◆ **Task to carry out**: Replace every "common name" in the entries below with "vernacular name", leaving all other text unchanged, and give the entries again without the pictures.

>> Start Supplied data

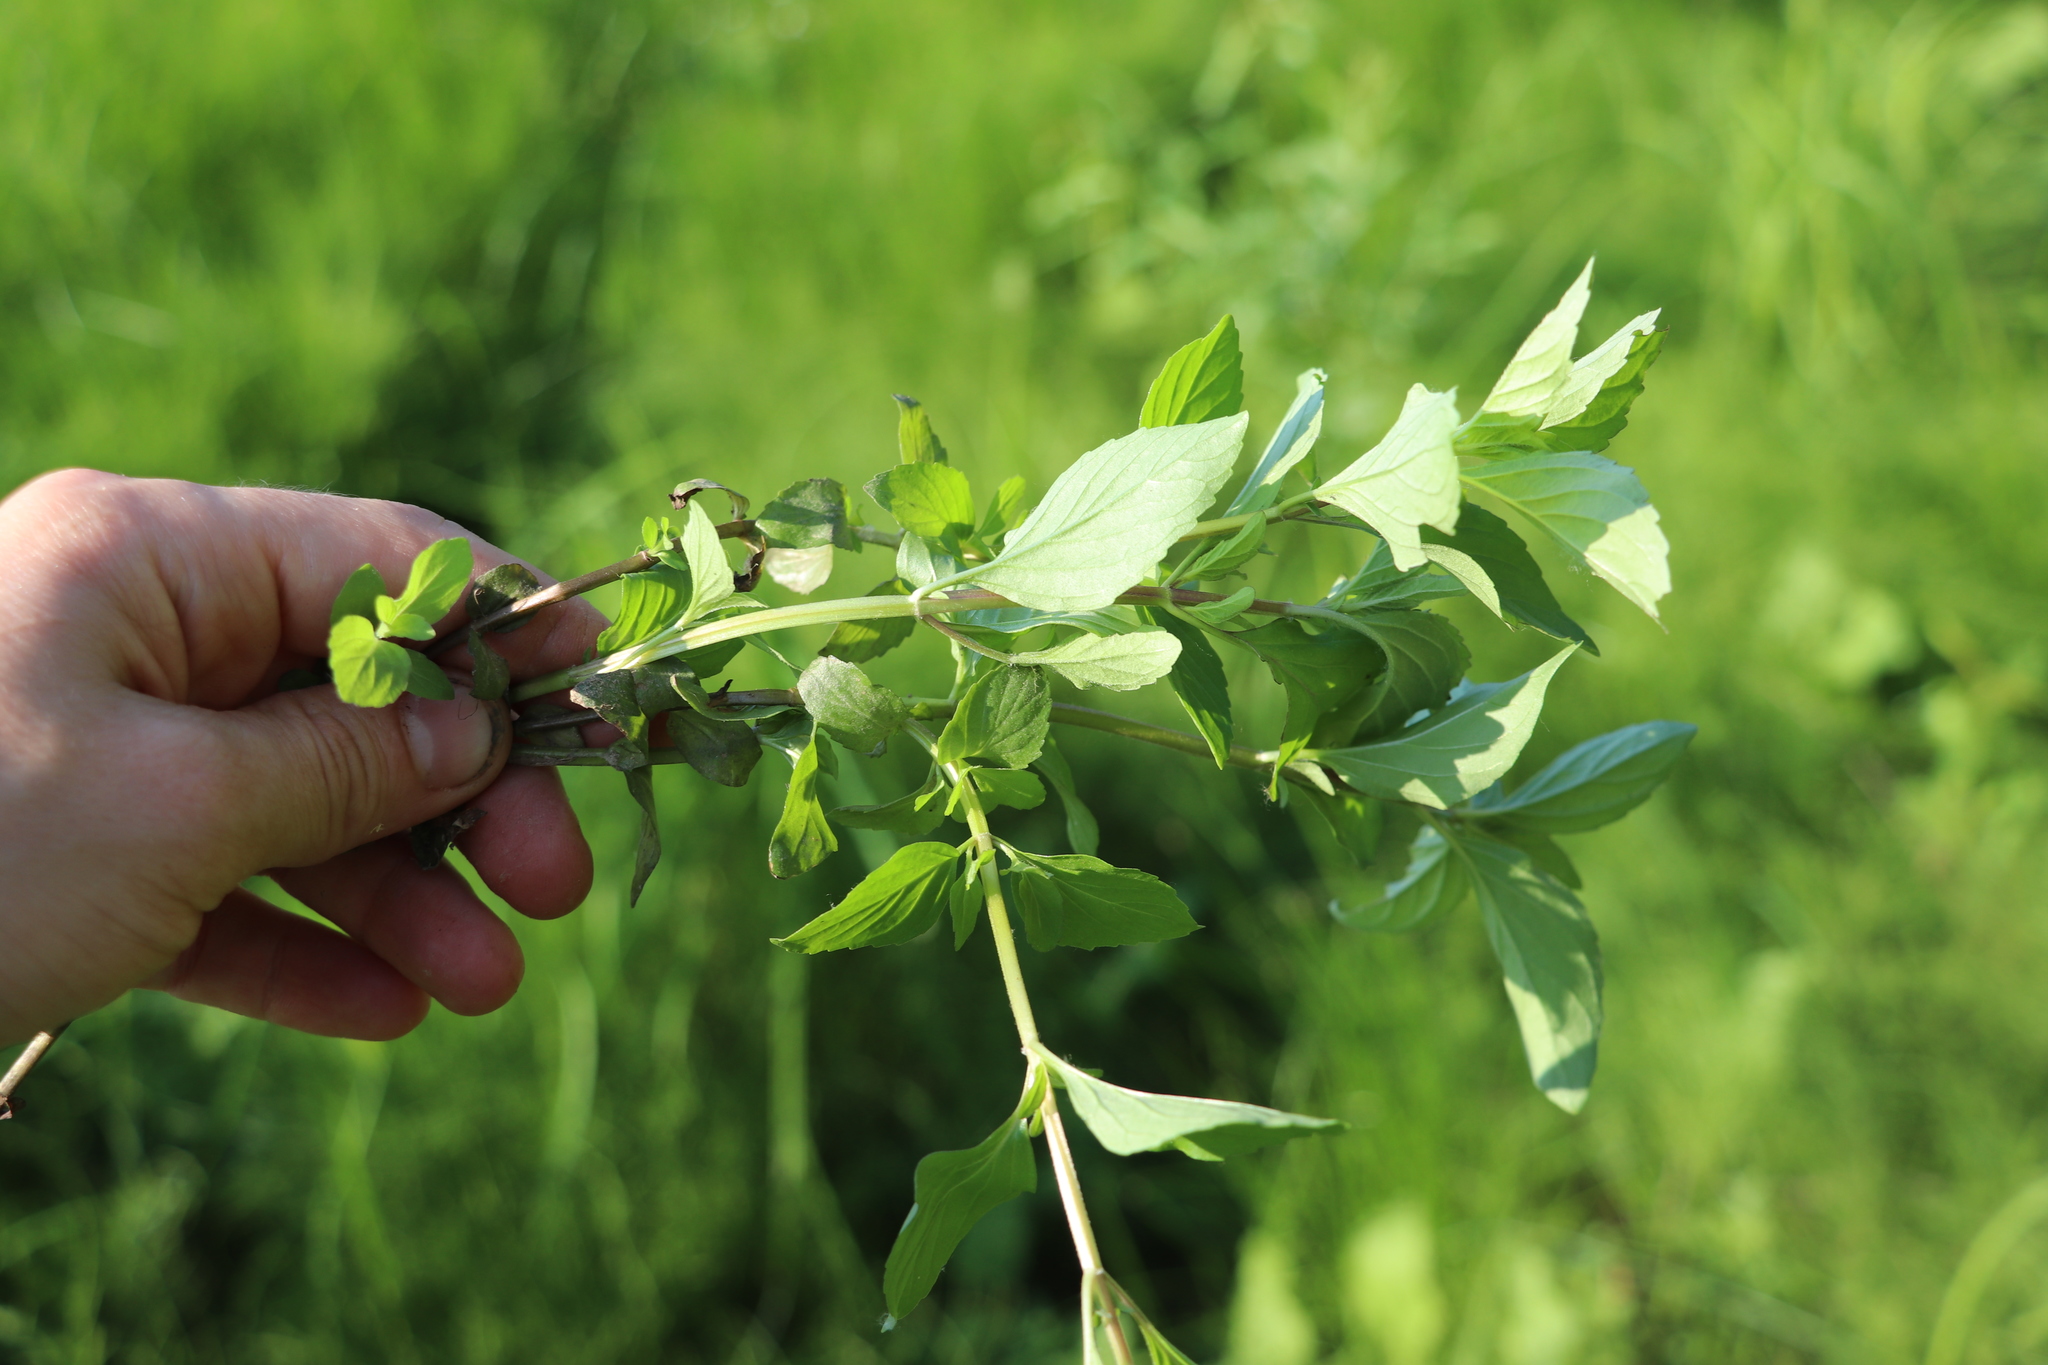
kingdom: Plantae
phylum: Tracheophyta
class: Magnoliopsida
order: Lamiales
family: Lamiaceae
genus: Mentha
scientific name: Mentha arvensis
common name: Corn mint
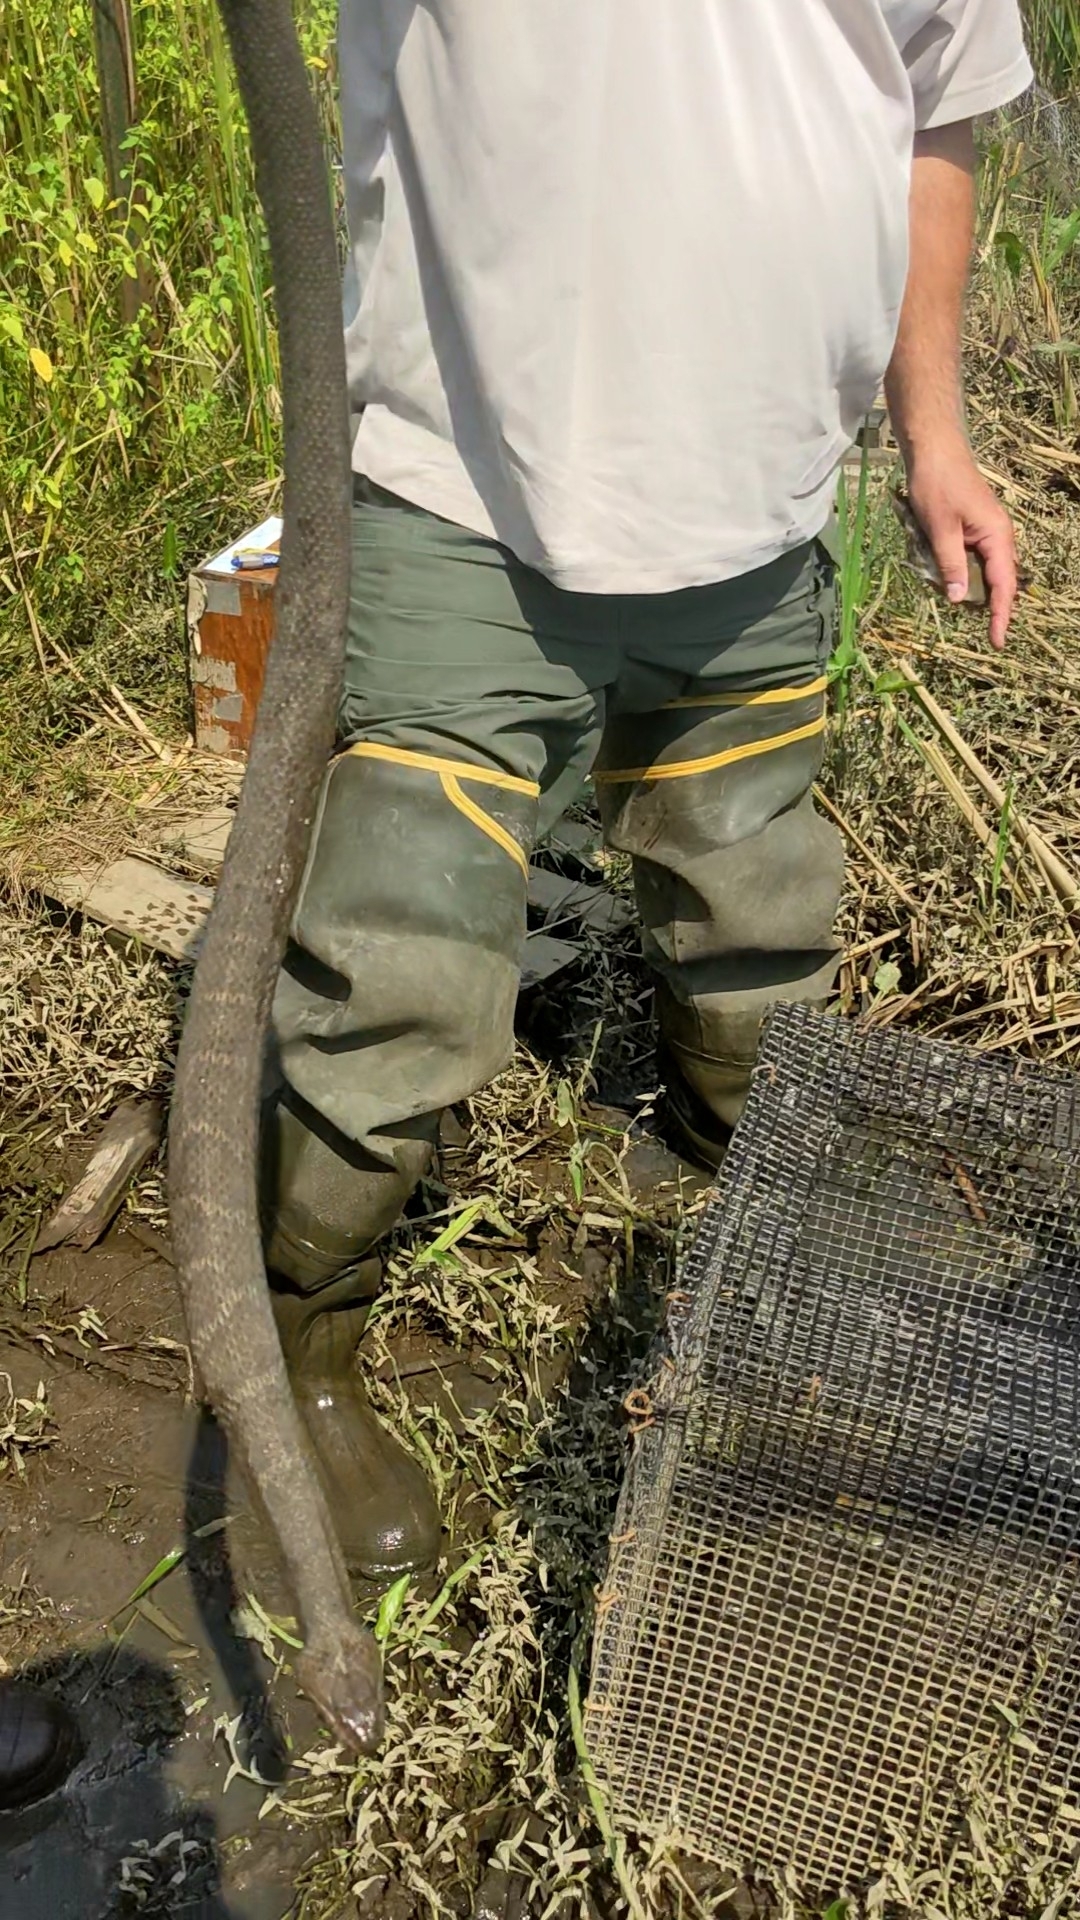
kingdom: Animalia
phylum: Chordata
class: Squamata
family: Colubridae
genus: Nerodia
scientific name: Nerodia sipedon
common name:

>> End Supplied data

◆ **Task result**:
kingdom: Plantae
phylum: Tracheophyta
class: Magnoliopsida
order: Lamiales
family: Lamiaceae
genus: Mentha
scientific name: Mentha arvensis
vernacular name: Corn mint
kingdom: Animalia
phylum: Chordata
class: Squamata
family: Colubridae
genus: Nerodia
scientific name: Nerodia sipedon
vernacular name:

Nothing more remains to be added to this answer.